◆ WORK TASK ◆
Would you output the listing exactly, with every image omitted?

◆ EXTRACTED DATA ◆
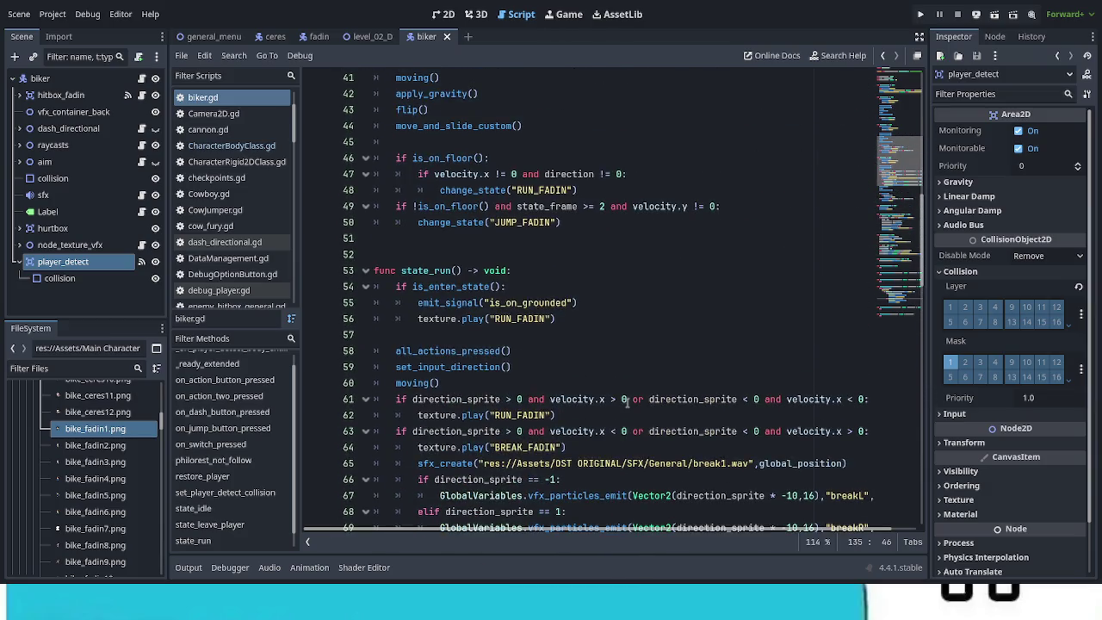
{"action": "scroll", "coordinate": [627, 402], "scroll_direction": "up", "scroll_amount": 5}
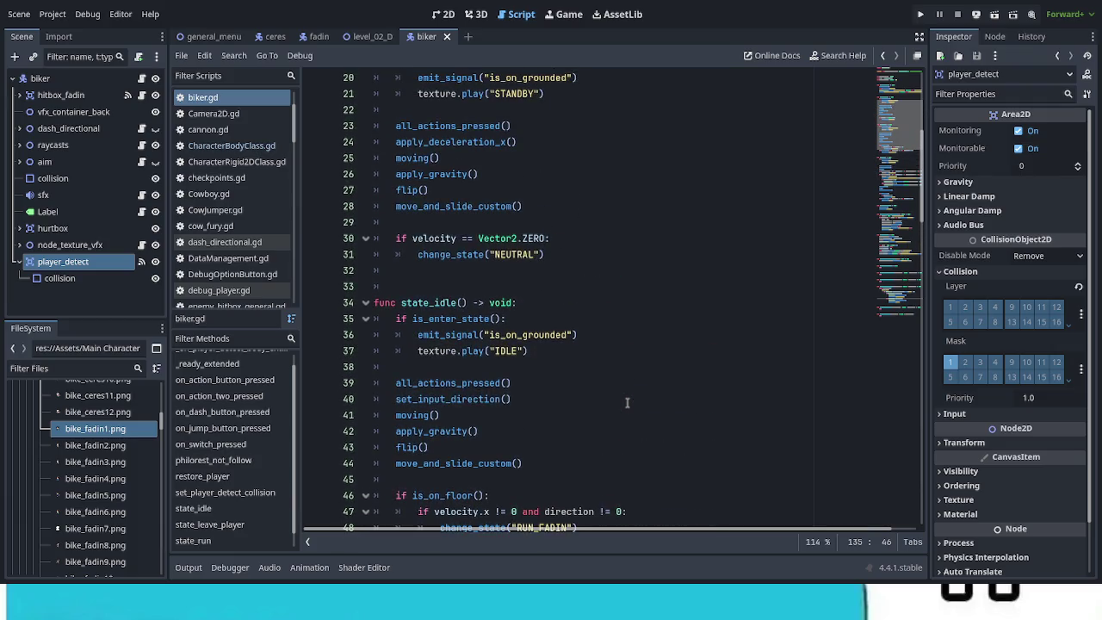
{"action": "scroll", "coordinate": [627, 402], "scroll_direction": "up", "scroll_amount": 6}
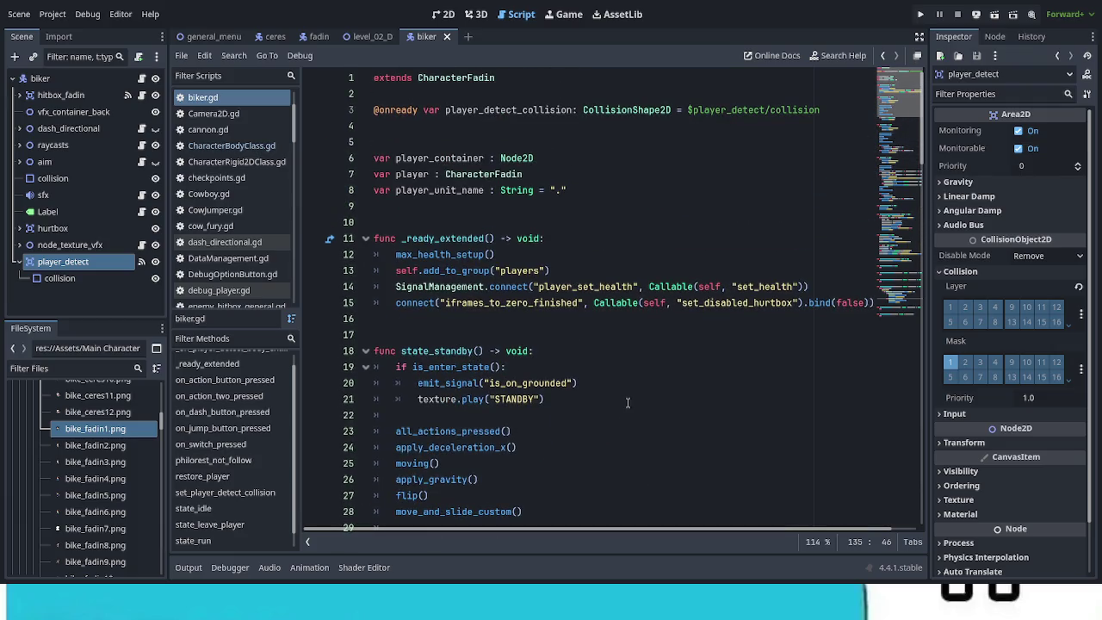
{"action": "scroll", "coordinate": [627, 402], "scroll_direction": "down", "scroll_amount": 6}
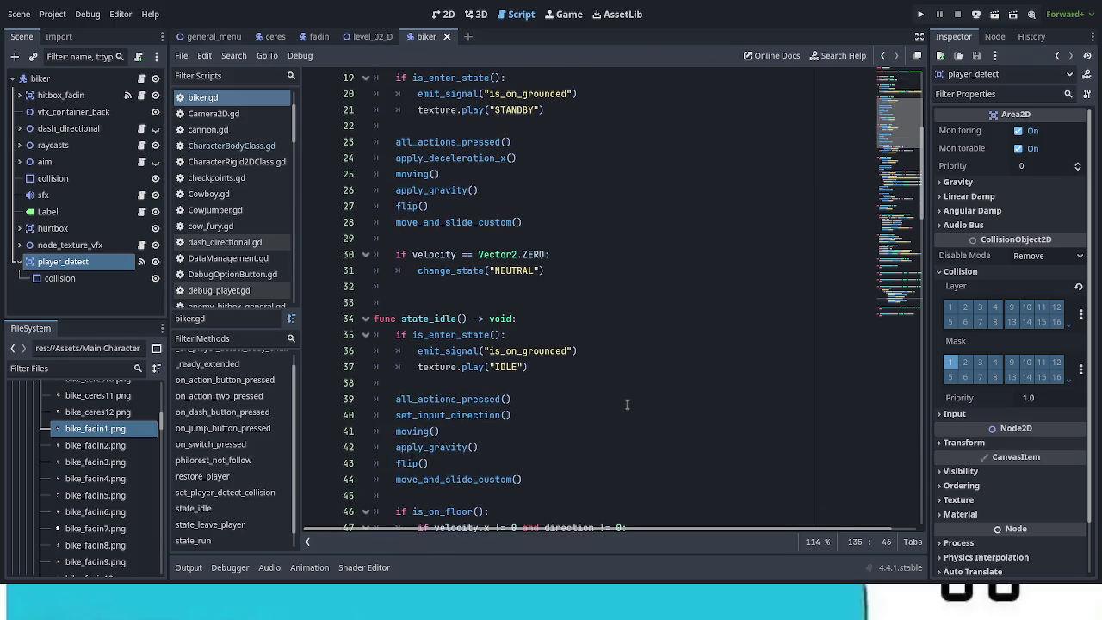
{"action": "scroll", "coordinate": [627, 404], "scroll_direction": "down", "scroll_amount": 2}
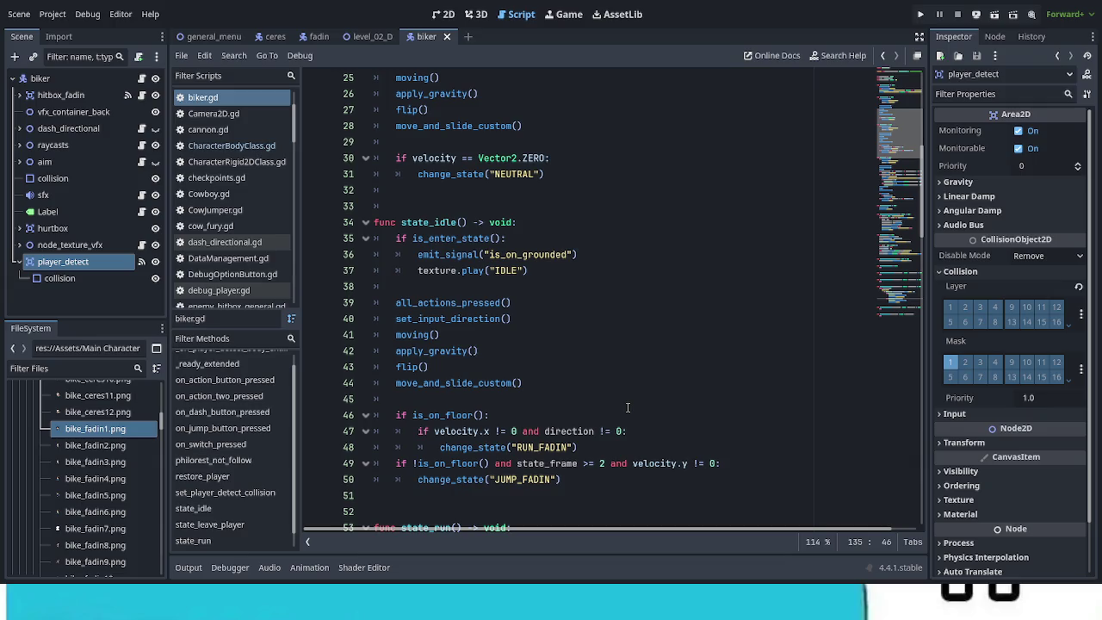
{"action": "scroll", "coordinate": [628, 407], "scroll_direction": "up", "scroll_amount": 3}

◆ COMPLETED TASK ◆
{"action": "scroll", "coordinate": [627, 402], "scroll_direction": "up", "scroll_amount": 5}
{"action": "scroll", "coordinate": [627, 402], "scroll_direction": "up", "scroll_amount": 6}
{"action": "scroll", "coordinate": [627, 402], "scroll_direction": "down", "scroll_amount": 6}
{"action": "scroll", "coordinate": [627, 404], "scroll_direction": "down", "scroll_amount": 2}
{"action": "scroll", "coordinate": [628, 407], "scroll_direction": "up", "scroll_amount": 3}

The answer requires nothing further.